La croissance aux Etats-Unis et en Europe devrait poursuivre sa tendance mais la situation devrait être plus complexe dans les pays émergents. L’inflation devrait, dans un tel contexte, se reprendre et se rapprocher des objectifs de la banque centrale, notamment car l’effet de la chute des prix des matières premières sera moindre.

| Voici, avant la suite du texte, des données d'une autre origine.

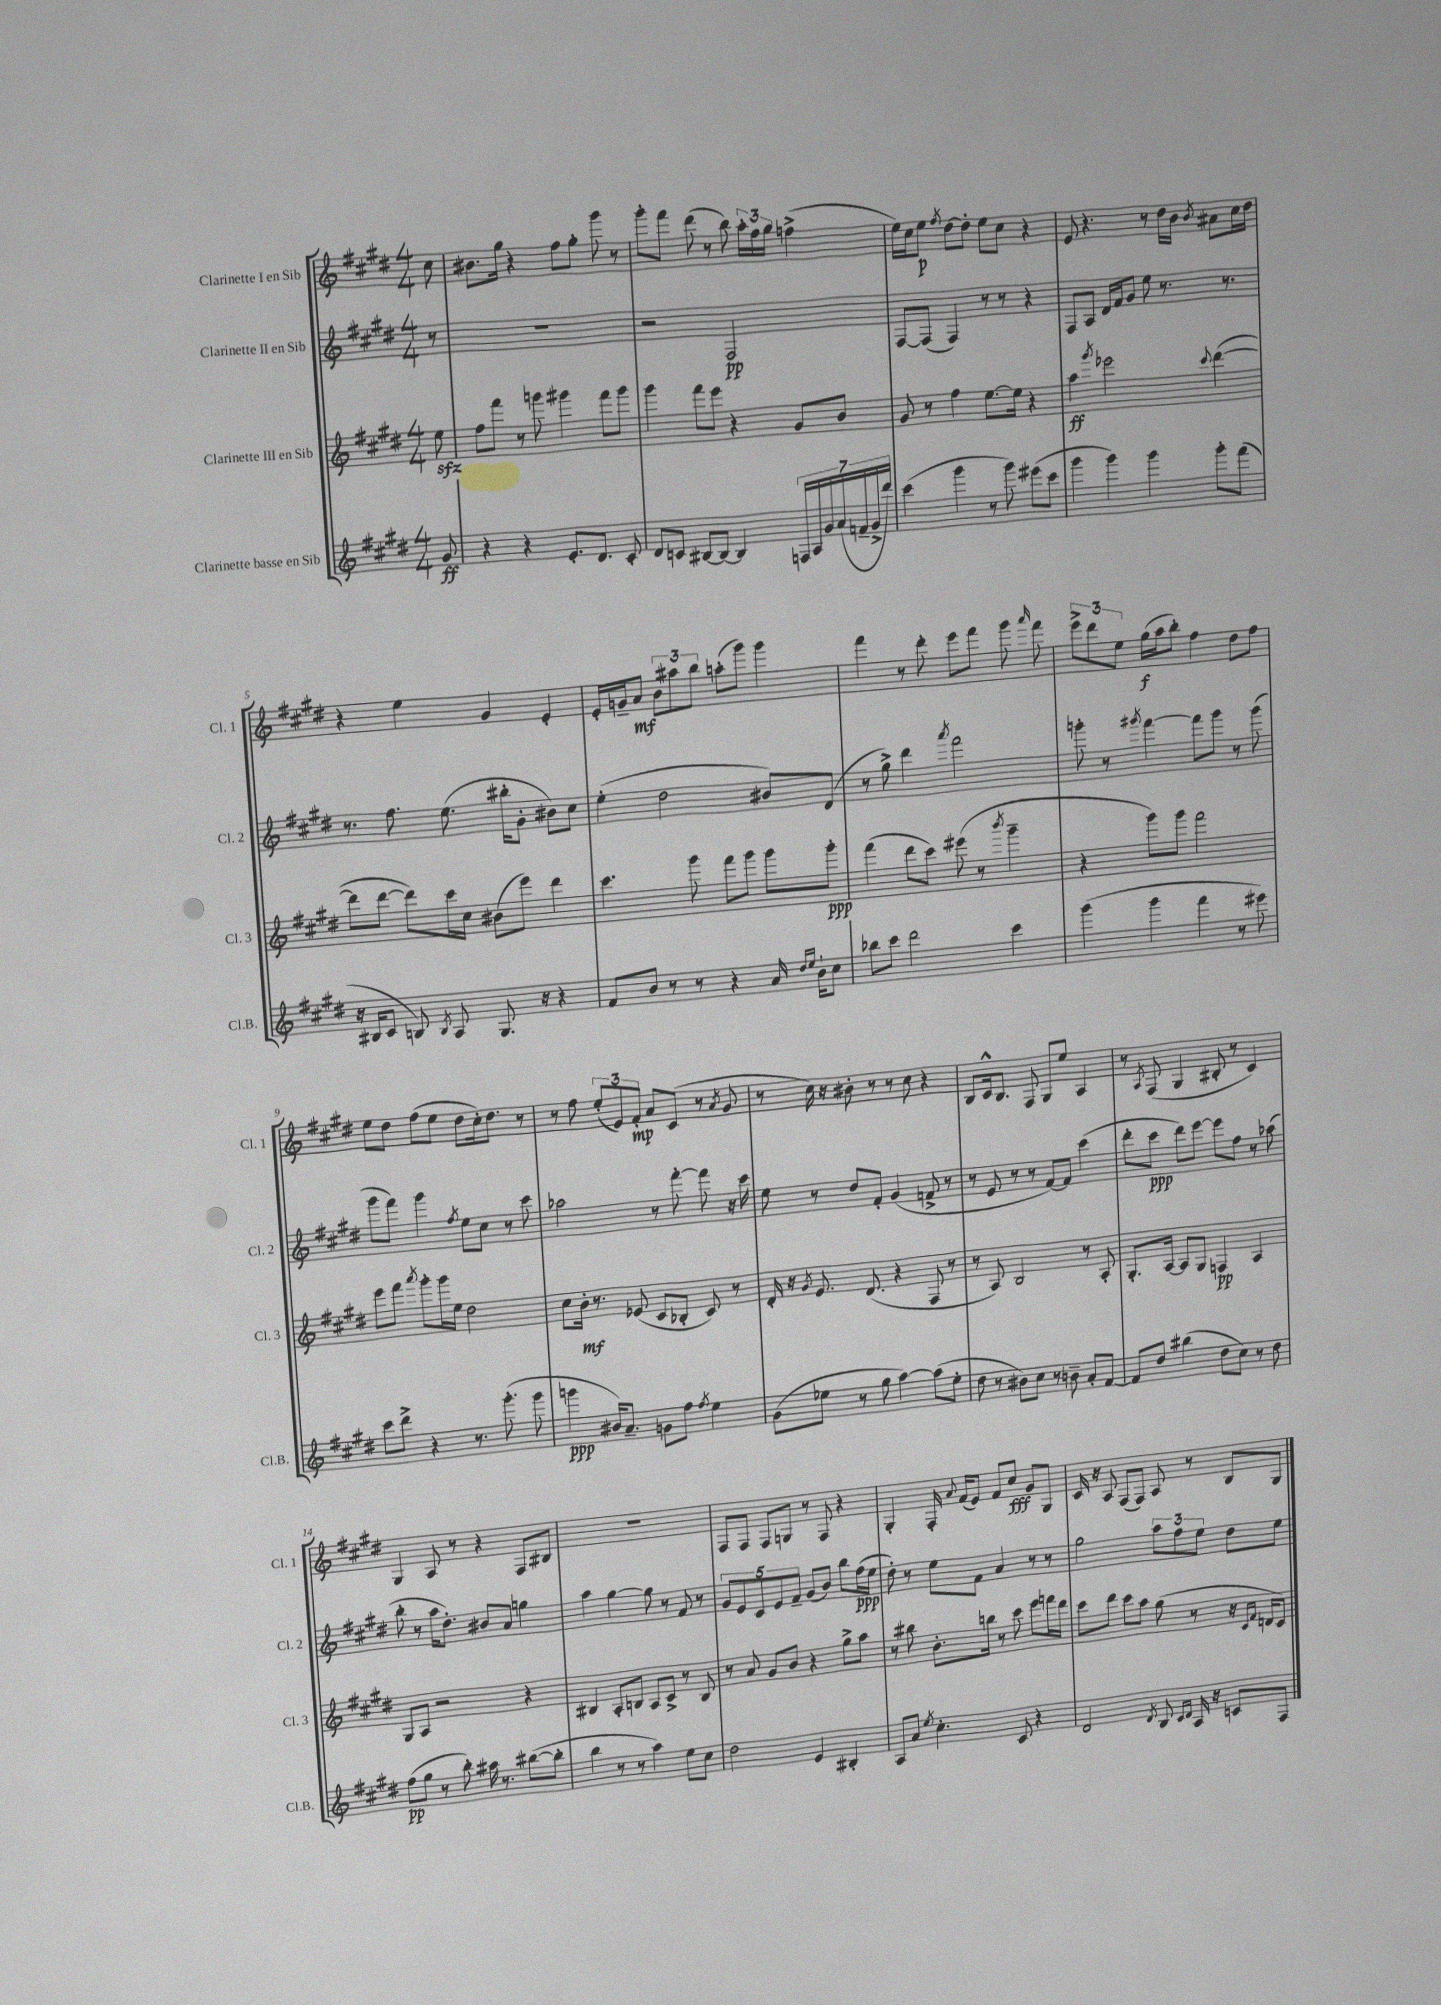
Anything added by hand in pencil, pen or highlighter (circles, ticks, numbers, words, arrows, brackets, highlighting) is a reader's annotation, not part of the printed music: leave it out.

La Fed devrait s’engager sur la voie d’un plan de resserrement plus rapide que ce à quoi le marché anticipe à l’heure actuelle mais celui-ci devrait rester progressif par rapport à la moyenne historique.

Le réajustement des liquidités en dollars devrait générer des difficultés périodiques pour tous les actifs financiers, obligations comprises. La politique des Etats-Unis différera de celle du Japon et de l’Europe. Nous prévoyons d’adopter un positionnement défensif en termes de duration. Les ‘spreads’ des obligations ‘investment grade’ pourraient subir des pressions à la hausse. Les défauts devraient se reprendre sur le haut rendement, notamment induits par le secteur des matières premières, ce qui remettra le risque idiosyncrasique à l’ordre du jour. Ceci étant dit, nous continuons de préférer le crédit aux produits monétaires et obligataires souverains, bien que la contraction des liquidités et les revalorisations périodiques signifient que les investisseurs devront être perspicaces.

L’environnement entourant les marchés européens du crédit est moins complexe qu’aux Etats-Unis. La politique accommodante de la banque centrale, les conditions techniques favorables, en termes d’offre, et le fait que les investisseurs en quête de rendement soient confrontés à des taux d’intérêt négatifs dans certains pays européens, devraient créer un environnement plus favorable pour les obligations d’entreprise.